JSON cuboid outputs
☆ ☆ ☆ ☆ ☆

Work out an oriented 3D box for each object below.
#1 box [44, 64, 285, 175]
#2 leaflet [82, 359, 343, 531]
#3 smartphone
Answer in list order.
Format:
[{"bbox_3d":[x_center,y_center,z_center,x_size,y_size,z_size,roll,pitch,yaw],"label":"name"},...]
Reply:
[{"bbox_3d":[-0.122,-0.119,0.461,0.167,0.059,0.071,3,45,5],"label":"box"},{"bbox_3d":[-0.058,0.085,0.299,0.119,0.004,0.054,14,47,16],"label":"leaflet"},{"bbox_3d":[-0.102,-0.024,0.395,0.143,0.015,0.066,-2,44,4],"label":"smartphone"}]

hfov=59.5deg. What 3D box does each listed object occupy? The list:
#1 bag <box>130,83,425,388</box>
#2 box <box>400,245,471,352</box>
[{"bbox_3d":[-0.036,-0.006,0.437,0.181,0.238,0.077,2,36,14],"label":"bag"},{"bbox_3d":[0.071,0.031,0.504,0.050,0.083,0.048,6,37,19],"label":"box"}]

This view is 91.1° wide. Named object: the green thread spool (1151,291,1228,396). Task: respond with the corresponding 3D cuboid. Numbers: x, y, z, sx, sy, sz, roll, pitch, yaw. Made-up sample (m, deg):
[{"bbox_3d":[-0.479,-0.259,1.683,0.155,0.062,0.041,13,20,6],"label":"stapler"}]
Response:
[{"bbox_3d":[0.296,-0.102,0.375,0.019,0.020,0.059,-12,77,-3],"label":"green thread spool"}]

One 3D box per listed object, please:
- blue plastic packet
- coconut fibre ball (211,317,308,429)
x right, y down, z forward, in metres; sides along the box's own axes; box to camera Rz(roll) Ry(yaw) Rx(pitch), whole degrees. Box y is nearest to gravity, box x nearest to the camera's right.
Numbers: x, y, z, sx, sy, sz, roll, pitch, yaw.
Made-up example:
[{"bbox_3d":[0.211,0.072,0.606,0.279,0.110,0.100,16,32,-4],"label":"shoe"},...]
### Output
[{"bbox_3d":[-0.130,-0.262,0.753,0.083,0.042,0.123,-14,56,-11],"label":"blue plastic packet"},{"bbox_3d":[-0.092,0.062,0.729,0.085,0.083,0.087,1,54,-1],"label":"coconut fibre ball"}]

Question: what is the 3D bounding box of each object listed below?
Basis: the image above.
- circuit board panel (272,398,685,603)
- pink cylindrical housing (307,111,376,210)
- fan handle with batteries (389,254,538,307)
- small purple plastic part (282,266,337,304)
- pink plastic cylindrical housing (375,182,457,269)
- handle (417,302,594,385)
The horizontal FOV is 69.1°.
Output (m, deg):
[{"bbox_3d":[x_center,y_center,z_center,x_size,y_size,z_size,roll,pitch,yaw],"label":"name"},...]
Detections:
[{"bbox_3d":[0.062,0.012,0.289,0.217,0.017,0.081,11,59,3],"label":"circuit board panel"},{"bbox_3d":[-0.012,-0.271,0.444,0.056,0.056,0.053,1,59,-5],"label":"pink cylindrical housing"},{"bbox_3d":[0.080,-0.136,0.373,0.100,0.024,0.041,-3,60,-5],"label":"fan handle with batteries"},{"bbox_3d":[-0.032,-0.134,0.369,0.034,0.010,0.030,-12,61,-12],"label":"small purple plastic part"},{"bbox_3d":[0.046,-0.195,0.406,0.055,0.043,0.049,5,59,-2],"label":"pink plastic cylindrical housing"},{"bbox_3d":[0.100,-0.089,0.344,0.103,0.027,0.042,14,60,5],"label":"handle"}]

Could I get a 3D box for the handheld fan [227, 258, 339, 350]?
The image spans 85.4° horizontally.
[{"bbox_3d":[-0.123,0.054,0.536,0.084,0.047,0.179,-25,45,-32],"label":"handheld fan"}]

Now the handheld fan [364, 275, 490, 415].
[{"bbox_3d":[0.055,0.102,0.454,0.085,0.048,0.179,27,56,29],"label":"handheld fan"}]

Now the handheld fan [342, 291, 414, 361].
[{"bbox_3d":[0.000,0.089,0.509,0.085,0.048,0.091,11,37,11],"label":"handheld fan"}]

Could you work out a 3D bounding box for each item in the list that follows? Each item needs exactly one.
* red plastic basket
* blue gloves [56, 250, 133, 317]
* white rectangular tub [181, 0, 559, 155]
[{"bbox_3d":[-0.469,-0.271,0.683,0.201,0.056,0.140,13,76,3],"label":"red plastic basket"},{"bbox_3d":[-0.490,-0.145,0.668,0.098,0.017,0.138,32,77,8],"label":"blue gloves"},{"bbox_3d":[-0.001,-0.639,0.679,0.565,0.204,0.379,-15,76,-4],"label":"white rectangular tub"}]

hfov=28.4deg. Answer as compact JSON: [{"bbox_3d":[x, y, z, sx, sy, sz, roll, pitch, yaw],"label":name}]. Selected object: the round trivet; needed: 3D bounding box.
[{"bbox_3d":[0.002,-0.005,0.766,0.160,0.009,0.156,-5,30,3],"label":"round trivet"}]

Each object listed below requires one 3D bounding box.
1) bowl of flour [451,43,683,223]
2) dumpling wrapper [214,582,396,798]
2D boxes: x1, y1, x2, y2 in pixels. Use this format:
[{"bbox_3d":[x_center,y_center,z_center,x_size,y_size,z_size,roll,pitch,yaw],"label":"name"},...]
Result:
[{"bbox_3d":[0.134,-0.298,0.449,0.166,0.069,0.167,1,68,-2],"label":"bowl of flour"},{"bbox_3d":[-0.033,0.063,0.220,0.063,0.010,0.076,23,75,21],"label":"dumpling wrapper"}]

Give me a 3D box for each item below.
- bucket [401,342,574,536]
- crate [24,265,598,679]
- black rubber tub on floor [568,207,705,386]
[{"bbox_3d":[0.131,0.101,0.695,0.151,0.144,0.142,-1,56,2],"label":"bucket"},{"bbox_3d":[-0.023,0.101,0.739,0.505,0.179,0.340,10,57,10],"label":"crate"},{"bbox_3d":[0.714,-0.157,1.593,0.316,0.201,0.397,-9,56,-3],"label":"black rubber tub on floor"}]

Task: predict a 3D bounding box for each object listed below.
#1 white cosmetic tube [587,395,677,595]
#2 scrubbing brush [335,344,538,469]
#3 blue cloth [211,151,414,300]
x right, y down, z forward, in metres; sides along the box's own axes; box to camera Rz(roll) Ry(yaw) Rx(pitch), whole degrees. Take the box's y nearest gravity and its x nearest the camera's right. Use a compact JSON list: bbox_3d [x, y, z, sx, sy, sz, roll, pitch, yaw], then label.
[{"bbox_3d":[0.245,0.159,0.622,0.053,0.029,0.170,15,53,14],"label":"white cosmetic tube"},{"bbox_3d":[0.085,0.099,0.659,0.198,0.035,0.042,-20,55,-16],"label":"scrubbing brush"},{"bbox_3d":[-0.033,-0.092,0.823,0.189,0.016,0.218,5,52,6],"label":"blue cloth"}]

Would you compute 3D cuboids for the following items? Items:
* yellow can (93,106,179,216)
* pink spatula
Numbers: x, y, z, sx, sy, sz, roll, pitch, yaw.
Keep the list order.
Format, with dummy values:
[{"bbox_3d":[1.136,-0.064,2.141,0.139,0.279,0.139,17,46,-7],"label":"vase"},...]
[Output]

☆ ☆ ☆ ☆ ☆

WHAT THE TASK REQUIRES
Nothing but a number belongs in the answer: the tally of lines in the data holding "order".

SOLUTION TO THIS PROBLEM
2